Backdating Investigation on Apple Shares Ends - by Glenn Fleishman - http://db.tidbits.com/article/9687
Backdating Investigation on Apple Shares Ends
The Wall Street Journal reports that the Justice Department has ended its criminal investigation into whether Apple executives broke the law
when they backdated some options without proper accounting and
disclosure. Neither Apple nor the Justice Department has made a
statement confirming that the investigation is over, but lawyers
representing some of those under a cloud told the Journal that they
were informed the probe is finished. A civil action by the SEC and
private lawsuits are still underway, however.
The SEC looked into Apple's revelation that they had issued stock
options to a variety of employees, including Steve Jobs and other
executives, that tied the options to a date prior to that on which the
options were granted, so called backdating. Stock options are the right, but not the obligation, to purchase stock at a specific price no matter the current price.
By backdating options, a company can assure a windfall to the
recipients. Companies may backdate options in many circumstances, but
must account for them as a higher expense than merely granting
current-dated options, as there's a negative effect on the equity of a
firm's shareholders. An academic researcher and The Wall Street Journal
blew the lid off this widespread and long-running practice; executives
at other firms were indicted, sued by shareholders, fired, or all
three. (For more background on backdating, see "Apple Reports on Options Backdating Problems," 2006-10-06.)
The investigation has lasted nearly two years. A parallel SEC
examination led to civil charges filed against two former Apple
executives. Former chief financial officer Fred Anderson, who did not
admit to wrongdoing or any of the charges, settled them almost
immediately, giving up $3.7 million in gains, interest, and penalties
(see "Former Apple Employees Charged in Stock Option Backdating,"
2007-04-30). Anderson, who had left his job as CFO at Apple on good
terms in 2004, resigned from Apple's board the day it released its
first report on backdating in October 2006.

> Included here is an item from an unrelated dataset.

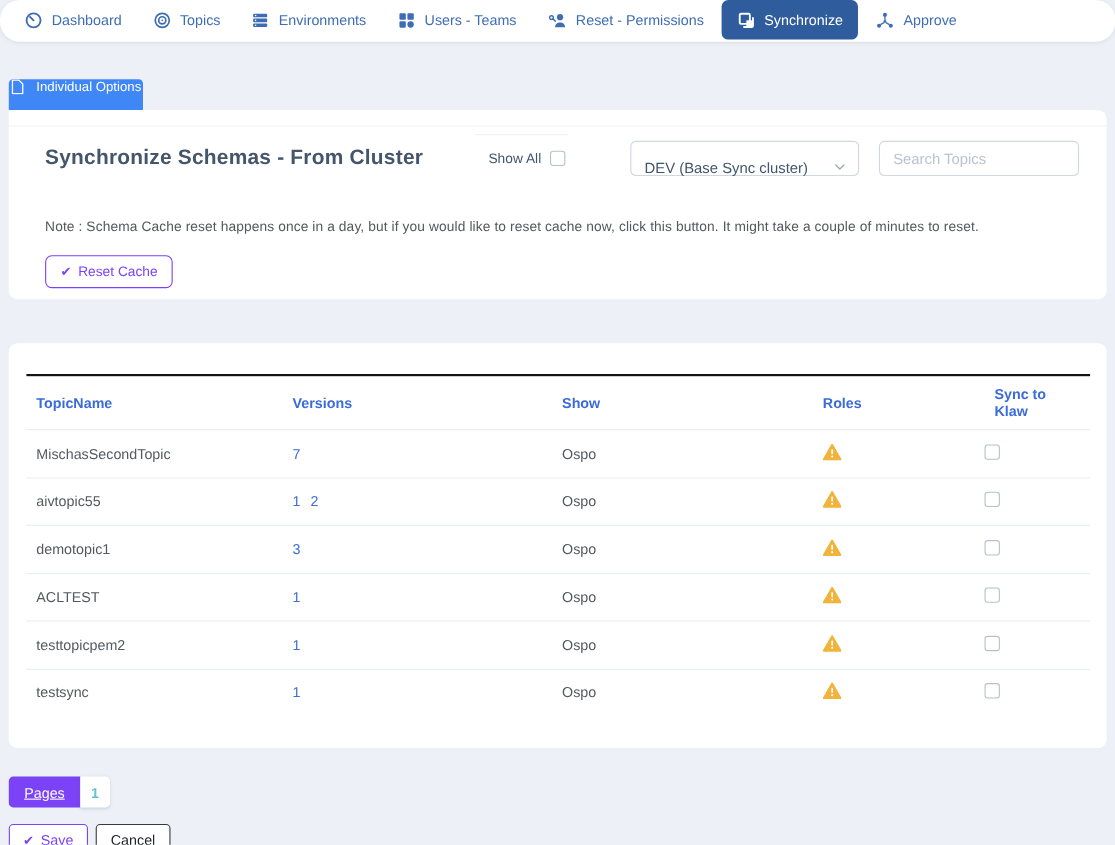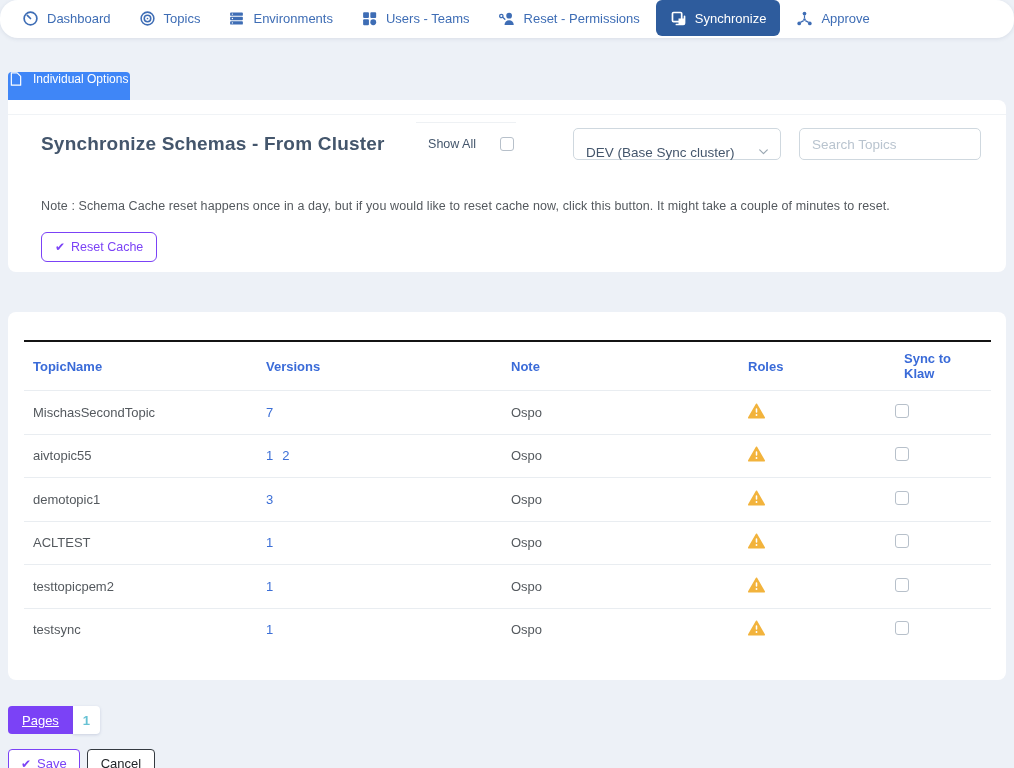"Show All" .show-all { gap: 24px -> 8px }
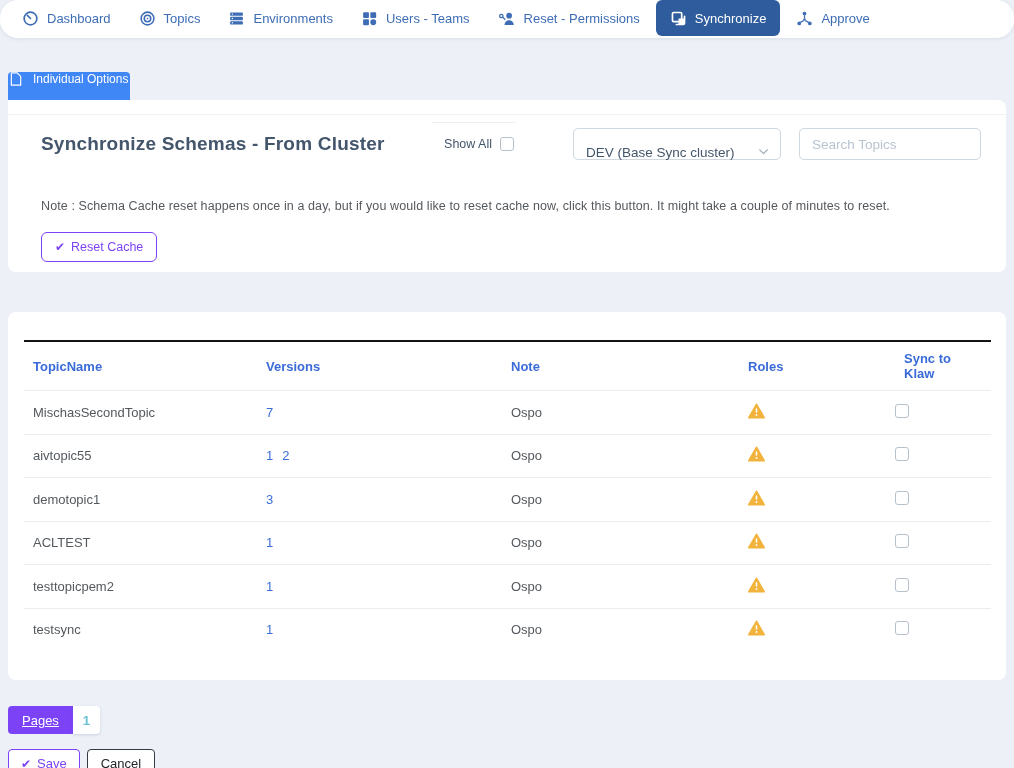"Note" div.col { text: Note -> Show }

Nancy Heinen, Apple's former general counsel, was also charged and
still faces civil action by the SEC, according to her lawyer as quoted
in the Journal. The charges against Anderson and Heinen centered on
options granted to Steve Jobs, which were canceled before they were
exercised, and replaced with 10 million properly restricted stock
grants that were properly accounted for. (Jobs sold about $300 million
of those shares when the restrictions ended in 2006 to pay the tax due.
He still holds 5.5 million shares worth nearly $1 billion.)
Apple released its own report on the matter back in January 2007
from an internal committee headed by vice president Al Gore, a board
member (see "Apple Releases Stock Option Backdating Report,"
2007-01-08). That report will likely stand as the public accounting
unless Heinen's case goes to trial and additional facts are revealed.
The apparent end of this Justice Department probe also means an end
to the speculation that Jobs would face a trial or be forced to resign
as part of a settlement. While in recent months this issue seemed to be
in abeyance, this probably relaxes the stock market and analysts who
speculated on an abrupt change in who would be running Apple.
The backdating kerfuffle in part led to Daniel Lyons's blog, The Secret Diary of Steve Jobs, written by Lyons's nom-de-blog Fake Steve Jobs. Lyons wrote a book called oPtion$ that fictionalized and satirized the minor scandal (see "My Real Breakfast with Fake Steve Jobs," 2007-10-24).
Lyons announced on his Fake Steve blog today
that he was discontinuing writing in a faux Jobs style. Lyons was
recently hired away from his current employer, Forbes, to take over
Steven Levy's technology beat at Newsweek. (Levy had previously left
Newsweek for Wired.)
The timing was suspicious - how did Lyons know that his story arc was at an end? Perhaps...an investigation will be launched.